East Meets West: Guiding self-care for patients with heart failure

Barbara Di Eugenio

Barbara Di Eugenio from the College of Engineering is an expert in Natural Language Processing (NLP) software and text summarization that generates easy-to-read narratives summed up from select sources.

East Meets West is a collaboration of Provost Susan Poser and Vice Chancellor for Health Affairs Robert Barish.

Heart failure.

It’s a chronic condition where the heart can’t efficiently pump blood through the body.

After patients with heart failure are admitted to the hospital, health care advisors explain the condition. Before those patients are discharged, nurses tell them what their next steps should be to prevent worsening of the disease. Educational materials, which can include the doctor’s discharge notes, are provided.

But what if after leaving the hospital, a patient still doesn’t understand the disease process, what happened during their hospital stay, why self-care is important or even the medical jargon — like hypertension or volume overload — used to explain it all? Their chances of readmission are higher — and their condition may get worse.

UIC researcher Andrew Boyd

Andrew Boyd, College of Applied Health Sciences.

“Readmission is associated with several factors, including noncompliance with lifestyle modifications like eliminating salt, increasing water intake and not using medication as directed,” said Amer Ardati, physician at UI Health and assistant professor of medicine. “One of the major causes of noncompliance is just poor education and poor communication between the health care advisors and patients.”

To fight high readmission rates, clinicians, researchers and scholars at UIC are collaborating to create customized summaries of hospital stays that can serve as guides for patients’ self-care.

“We’re trying to help explain the biology, as well as the motivation, to help engage patients to say, ‘Oh, the follow-up appointment or these medicines are actually going to help me stay out of the hospital,’” said Andrew Boyd, assistant professor of biomedical and health information sciences in the College of Applied Health Sciences.

Boyd leads the project with professor Barbara Di Eugenio from the College of Engineering, who is an expert in Natural Language Processing (NLP) software and text summarization that generates easy-to-read narratives summed up from select sources.

“I met Andy and I had some ideas on how to apply NLP to health care data,” said Di Eugenio, professor of computer science. “Little by little, we defined the project together.”

Called Patient Narr, the project employs a novel approach — not only because the team is creating summaries of hospital stays, but also because they’re extracting medical concepts from physician discharge notes and nursing care plans. Outside of typical hospital discharge materials, “the only thing that patients have available right now to access themselves is their electronic health record, which is completely incomprehensible, especially to people of lower literacy level, but even to us [outside of the health care field],” Di Eugenio said.

Combining information from nursing care plans and physician discharge notes could give patients a more holistic understanding of their stay, disease and self-care.
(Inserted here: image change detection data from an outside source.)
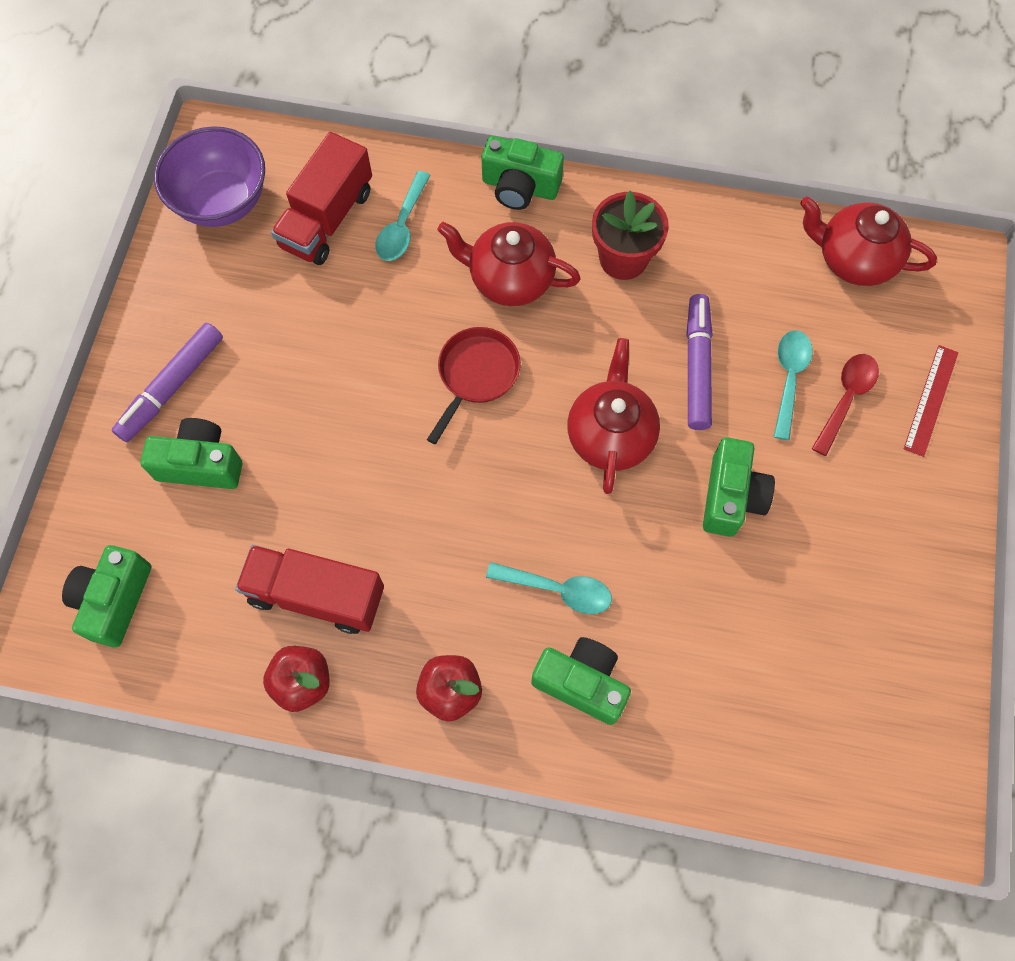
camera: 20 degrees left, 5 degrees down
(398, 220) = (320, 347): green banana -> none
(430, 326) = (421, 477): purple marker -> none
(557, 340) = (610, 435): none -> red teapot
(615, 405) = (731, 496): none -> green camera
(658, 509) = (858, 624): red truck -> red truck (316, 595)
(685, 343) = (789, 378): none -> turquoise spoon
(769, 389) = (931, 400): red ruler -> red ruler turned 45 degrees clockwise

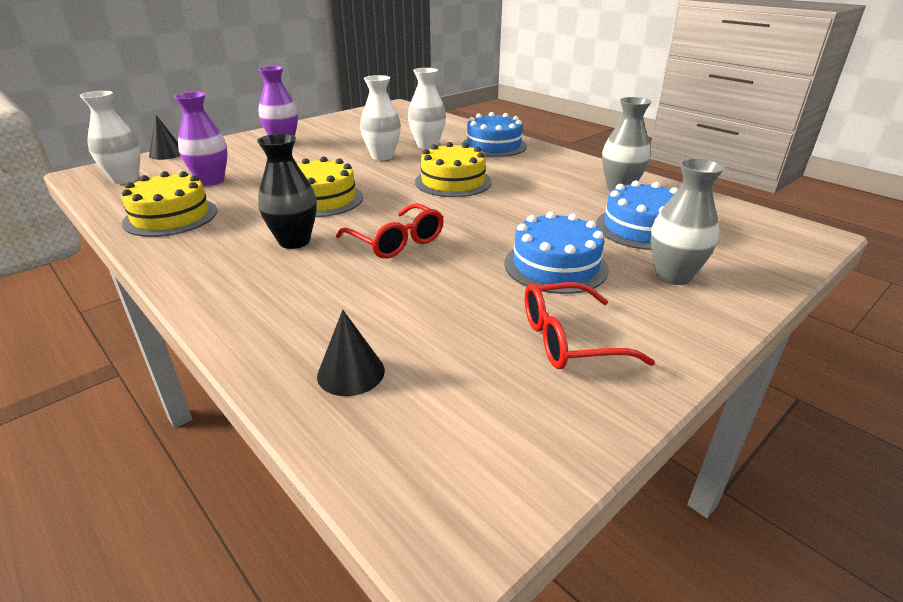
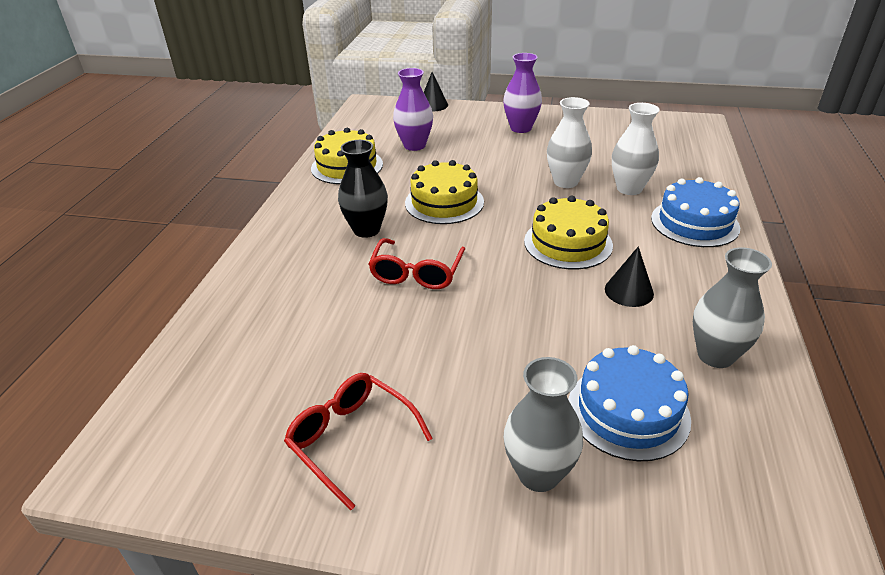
camera: 55 degrees right, 5 degrees up
(125, 179) = (377, 119): white vase -> none
(351, 373) = (227, 346): black cone -> black cone (629, 291)
(555, 266) = (471, 380): blue cake -> none

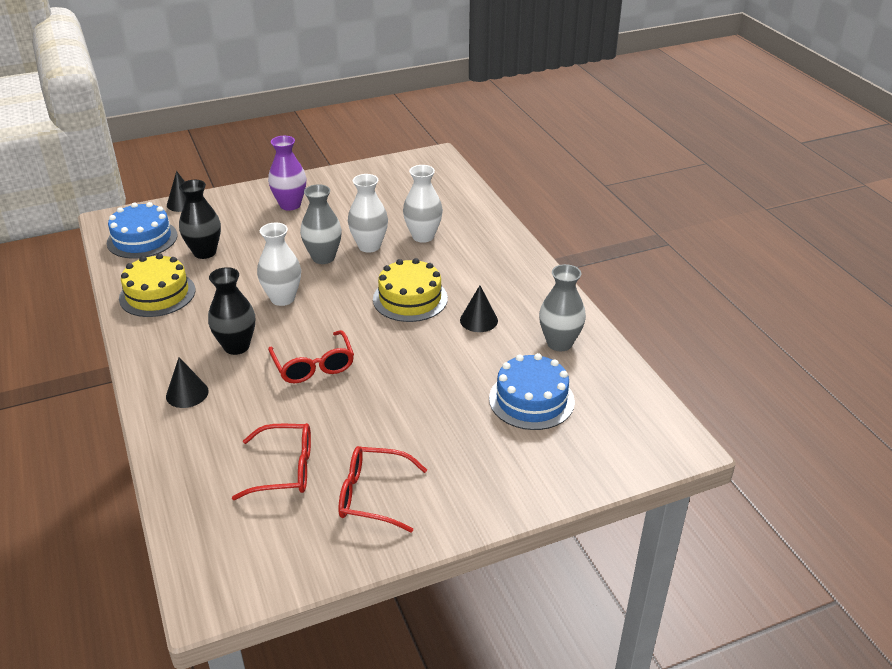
camera: 35 degrees left, 0 degrees up
(288, 255) = (187, 393): none -> black cone
(296, 365) = (284, 469): none -> red glasses
(414, 145) = (204, 252): purple vase -> black vase
(444, 202) = (282, 298): yellow cake -> white vase
(538, 474) = (506, 459): grey vase -> grey vase (323, 257)
(694, 223) = (488, 250): blue cake -> blue cake (142, 239)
“If a patient only sees what the doctor’s thoughts are in interactions, you’re going to be missing three-fourths of the patient experience in the hospital,” Boyd said. He added that the Patient Narr group has also studied the similarities and differences between individual terms and terminologies used in nursing documentation and physician notes, which could lower the potential for misunderstandings while patients are in the hospital and even after they’re discharged.

“So, one of the benefits of language processing is we can take these two heterogeneous data sources and integrate them into a single narrative that currently, on the electronic health record, doesn’t exist,” Boyd said.
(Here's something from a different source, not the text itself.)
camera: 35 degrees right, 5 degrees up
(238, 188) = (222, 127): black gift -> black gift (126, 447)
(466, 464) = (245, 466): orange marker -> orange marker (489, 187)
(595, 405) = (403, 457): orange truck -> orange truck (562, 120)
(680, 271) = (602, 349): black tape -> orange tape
Their NLP system also improves the readability of the text by determining the complexity of the terms used by health care providers. Simple definitions replace them.

“The idea is how do you take this huge amount of data that describes the clinical judgment of both nurses and physicians and integrate it in a way that’s consumable by patients,” Boyd said.

The team’s next step? Using interviews with patients to create summaries that are patient-centric.

“Patient-centric medicine incorporates the perspective and experience of the patient as a source of information for treatment decisions and treatment plans,” said Richard Cameron, professor of linguistics in LAS. He talks to patients before they leave the hospital. “One of the ways of getting that information from patients is simply to ask them about their experience.”

Keywords, identified using transcripts of those interviews, will help their NLP system respond to concerns that patients have and create appropriate summaries that take into account things like cultural background, interests, literacy level, reading comprehension, and more.

Karen Dunn Lopez, a nursing informatics researcher in health systems science and a usability expert, is looking forward to leading the evaluation and improvement of the technology.

“I hope that we can test it in a clinical setting and to really shift and transform the way discharge teaching occurs in hospitals for patients with all conditions,” said Dunn Lopez.

Other collaborators include Carolyn Dickens, nurse practitioner at UI Health, and Sabita Acharya, a Ph.D. student in computer science.